Factories that pollute the environment are given investment opportunities in order to develop the local economy but no measures are taken to deal with the pollution. ... Rapid economic development has greatly increased demand for the consumption of energy, which has led to overexploitation in small coal mines and oil fields. To reduce the production cost, such exploitation often takes place with cheap labor and without safety measures. This condition has caused frequent safety incidents. Many lives of mining workers were lost. The cheap energies produced in this way are consumed in industrial production, particularly in export-oriented manufacture industry, which is another reason why products made in China are so cheap in the international market.
…We see that there are increasing numbers of strikes and displays of rebellion by workers. Social instability is becoming increasingly visible. In 2003, there were more than 58,000 industrial conflicts. In 2004, that number reached 74,000. The gap between rich and poor is increasing; state-owned factories are closing and going bankrupt; workers are being laid off and losing jobs; peasants are leaving the countryside and entering factories where they have no long-term guarantees. … According to a recent survey … China's richest 10 percent enjoyed 45 percent of the nation's wealth, while the poorest 10 percent owned just 1.4 percent. Because tax revenue is not used by the government as a way of evening out disparities between unequal income earners, the gap between rich and poor is increasingly conspicuous. More than 20 years after the beginning of the era of reforms, it is easy to see that the ideal of "collective prosperity" is still very far away.

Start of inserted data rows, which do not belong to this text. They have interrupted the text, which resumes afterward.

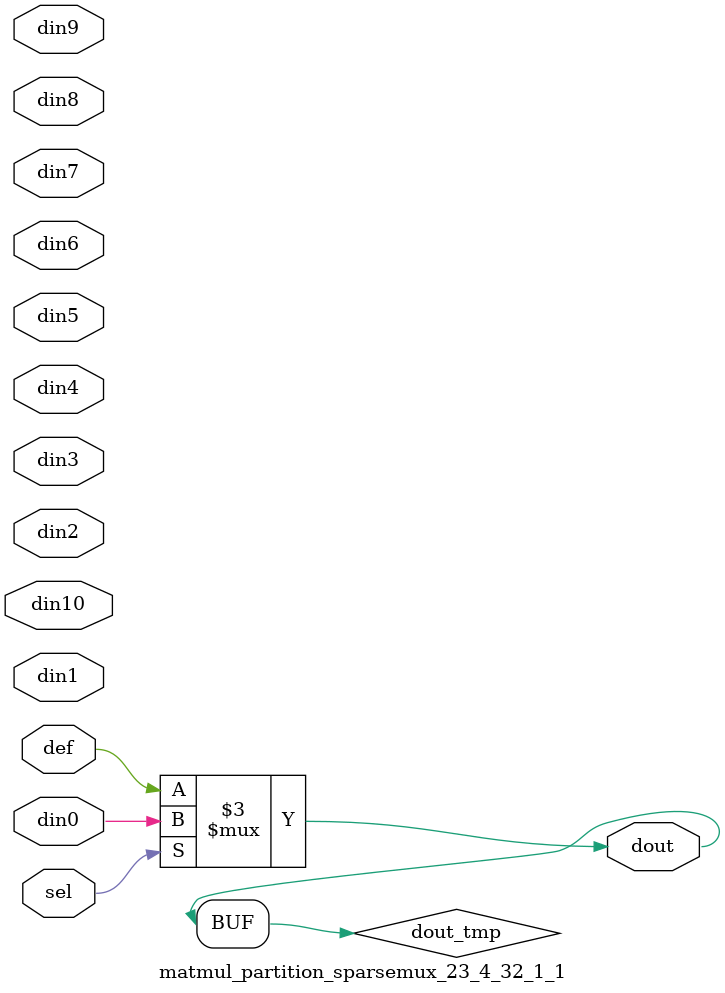
<source format=v>
`timescale 1ns / 1ps

module matmul_partition_sparsemux_23_4_32_1_1 (din0,din1,din2,din3,din4,din5,din6,din7,din8,din9,din10,def,sel,dout);

parameter din0_WIDTH = 1;

parameter din1_WIDTH = 1;

parameter din2_WIDTH = 1;

parameter din3_WIDTH = 1;

parameter din4_WIDTH = 1;

parameter din5_WIDTH = 1;

parameter din6_WIDTH = 1;

parameter din7_WIDTH = 1;

parameter din8_WIDTH = 1;

parameter din9_WIDTH = 1;

parameter din10_WIDTH = 1;

parameter def_WIDTH = 1;
parameter sel_WIDTH = 1;
parameter dout_WIDTH = 1;

parameter [sel_WIDTH-1:0] CASE0 = 1;

parameter [sel_WIDTH-1:0] CASE1 = 1;

parameter [sel_WIDTH-1:0] CASE2 = 1;

parameter [sel_WIDTH-1:0] CASE3 = 1;

parameter [sel_WIDTH-1:0] CASE4 = 1;

parameter [sel_WIDTH-1:0] CASE5 = 1;

parameter [sel_WIDTH-1:0] CASE6 = 1;

parameter [sel_WIDTH-1:0] CASE7 = 1;

parameter [sel_WIDTH-1:0] CASE8 = 1;

parameter [sel_WIDTH-1:0] CASE9 = 1;

parameter [sel_WIDTH-1:0] CASE10 = 1;

parameter ID = 1;
parameter NUM_STAGE = 1;



input [din0_WIDTH-1:0] din0;

input [din1_WIDTH-1:0] din1;

input [din2_WIDTH-1:0] din2;

input [din3_WIDTH-1:0] din3;

input [din4_WIDTH-1:0] din4;

input [din5_WIDTH-1:0] din5;

input [din6_WIDTH-1:0] din6;

input [din7_WIDTH-1:0] din7;

input [din8_WIDTH-1:0] din8;

input [din9_WIDTH-1:0] din9;

input [din10_WIDTH-1:0] din10;

input [def_WIDTH-1:0] def;
input [sel_WIDTH-1:0] sel;

output [dout_WIDTH-1:0] dout;



reg [dout_WIDTH-1:0] dout_tmp;


always @ (*) begin
(* parallel_case *) case (sel)
    
    CASE0 : dout_tmp = din0;
    
    CASE1 : dout_tmp = din1;
    
    CASE2 : dout_tmp = din2;
    
    CASE3 : dout_tmp = din3;
    
    CASE4 : dout_tmp = din4;
    
    CASE5 : dout_tmp = din5;
    
    CASE6 : dout_tmp = din6;
    
    CASE7 : dout_tmp = din7;
    
    CASE8 : dout_tmp = din8;
    
    CASE9 : dout_tmp = din9;
    
    CASE10 : dout_tmp = din10;
    
    default : dout_tmp = def;
endcase
end


assign dout = dout_tmp;



endmodule

</source>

More and more U.S. companies are developing close relationships with China and, of course, there is a great deal of discussion and concern about the huge U.S. trade deficit with China. Chinese economic and political stability is therefore a matter of major concern for U.S. companies and policy-makers. The most effective and fairest way to address this concern is for China to develop policies that will enable Chinese workers to exercise their rights and enjoy the fruits of their labor. Perhaps somebody will be bold enough to suggest this to President Hu Jintao during his visit.